Caracas y Táchira sin Copa Libertadores

Por Gerardo Blanco • @gerardoblanco65 / Ilustración Justo Blanco

La Copa Libertadores de América ha sido tradicionalmente un escenario para que los dos equipos más populares y con títulos en el país, exhiban lo mejor de su talento en el torneo de clubes más antiguo del planeta. Pero el año que viene ni el Caracas Fútbol Club ni su némesis, Deportivo Táchira, competirán en el prestigioso campeonato que reúne a la crema del fútbol suramericano. La razón es simple. Los finalistas de la Liga Futve de 2021, cuyo partido decisivo en el estadio Olímpico de la Universidad Central de Venezuela fue ganado en tanda de penaltis por el cuadro aurinegro, tuvieron una temporada 2022 repleta de altibajos. Ambos equipos quedaron fuera del cuadrangular final del que saldrá el nuevo monarca del fútbol venezolano que tendrá como protagonistas a Zamora, Metropolitanos, Monagas y el sorprendente Carabobo.

+===+

#### TAREA PENDIENTE 1:
Según el artículo sobre Caracas y Táchira, ¿en qué estadio se jugó el partido decisivo de la Liga Futve de 2021?
#### TAREA PENDIENTE 2:
Reproduce sin cambios el pasaje del artículo sobre Caracas y Táchira que va desde "Por Gerardo Blanco" hasta "el sorprendente Carabobo.".

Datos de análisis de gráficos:
+===+

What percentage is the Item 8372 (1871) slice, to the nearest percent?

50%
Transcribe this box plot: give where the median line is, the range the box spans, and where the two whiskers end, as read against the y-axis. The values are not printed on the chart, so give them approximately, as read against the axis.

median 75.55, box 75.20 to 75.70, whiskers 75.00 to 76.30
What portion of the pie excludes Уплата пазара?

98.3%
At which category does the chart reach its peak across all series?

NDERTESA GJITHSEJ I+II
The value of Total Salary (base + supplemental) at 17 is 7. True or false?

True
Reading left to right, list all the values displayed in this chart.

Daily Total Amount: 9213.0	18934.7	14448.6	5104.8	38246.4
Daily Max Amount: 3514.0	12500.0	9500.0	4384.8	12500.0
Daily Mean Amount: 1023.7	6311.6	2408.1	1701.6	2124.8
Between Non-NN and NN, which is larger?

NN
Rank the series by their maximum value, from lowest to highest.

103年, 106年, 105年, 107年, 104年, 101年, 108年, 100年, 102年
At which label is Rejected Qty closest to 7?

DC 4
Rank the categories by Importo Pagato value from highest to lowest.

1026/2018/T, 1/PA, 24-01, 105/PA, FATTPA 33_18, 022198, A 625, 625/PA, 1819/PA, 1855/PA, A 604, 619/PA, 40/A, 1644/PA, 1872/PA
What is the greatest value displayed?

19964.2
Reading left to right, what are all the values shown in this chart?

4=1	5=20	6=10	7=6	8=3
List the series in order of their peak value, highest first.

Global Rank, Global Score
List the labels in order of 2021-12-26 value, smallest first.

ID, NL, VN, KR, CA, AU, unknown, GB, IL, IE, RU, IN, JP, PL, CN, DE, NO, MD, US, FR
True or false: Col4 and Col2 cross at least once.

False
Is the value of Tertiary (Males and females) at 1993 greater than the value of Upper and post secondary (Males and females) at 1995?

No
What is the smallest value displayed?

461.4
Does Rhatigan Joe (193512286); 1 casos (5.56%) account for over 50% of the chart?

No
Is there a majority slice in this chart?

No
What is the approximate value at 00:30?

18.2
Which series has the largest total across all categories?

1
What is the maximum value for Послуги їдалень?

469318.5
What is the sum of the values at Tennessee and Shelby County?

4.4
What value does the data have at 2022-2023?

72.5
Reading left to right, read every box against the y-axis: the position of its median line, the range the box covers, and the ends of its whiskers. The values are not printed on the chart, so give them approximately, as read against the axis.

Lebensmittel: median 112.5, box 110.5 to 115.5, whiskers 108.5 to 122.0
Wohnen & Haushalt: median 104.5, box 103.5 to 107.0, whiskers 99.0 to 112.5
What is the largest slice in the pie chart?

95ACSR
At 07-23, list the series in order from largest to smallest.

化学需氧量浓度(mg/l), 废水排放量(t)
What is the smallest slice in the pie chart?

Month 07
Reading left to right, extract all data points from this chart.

+===+

#### RESPUESTA ESCRITA 1:
En el estadio Olímpico de la Universidad Central de Venezuela.

#### RESPUESTA ESCRITA 2:
Por Gerardo Blanco • @gerardoblanco65 / Ilustración Justo Blanco

La Copa Libertadores de América ha sido tradicionalmente un escenario para que los dos equipos más populares y con títulos en el país, exhiban lo mejor de su talento en el torneo de clubes más antiguo del planeta. Pero el año que viene ni el Caracas Fútbol Club ni su némesis, Deportivo Táchira, competirán en el prestigioso campeonato que reúne a la crema del fútbol suramericano. La razón es simple. Los finalistas de la Liga Futve de 2021, cuyo partido decisivo en el estadio Olímpico de la Universidad Central de Venezuela fue ganado en tanda de penaltis por el cuadro aurinegro, tuvieron una temporada 2022 repleta de altibajos. Ambos equipos quedaron fuera del cuadrangular final del que saldrá el nuevo monarca del fútbol venezolano que tendrá como protagonistas a Zamora, Metropolitanos, Monagas y el sorprendente Carabobo.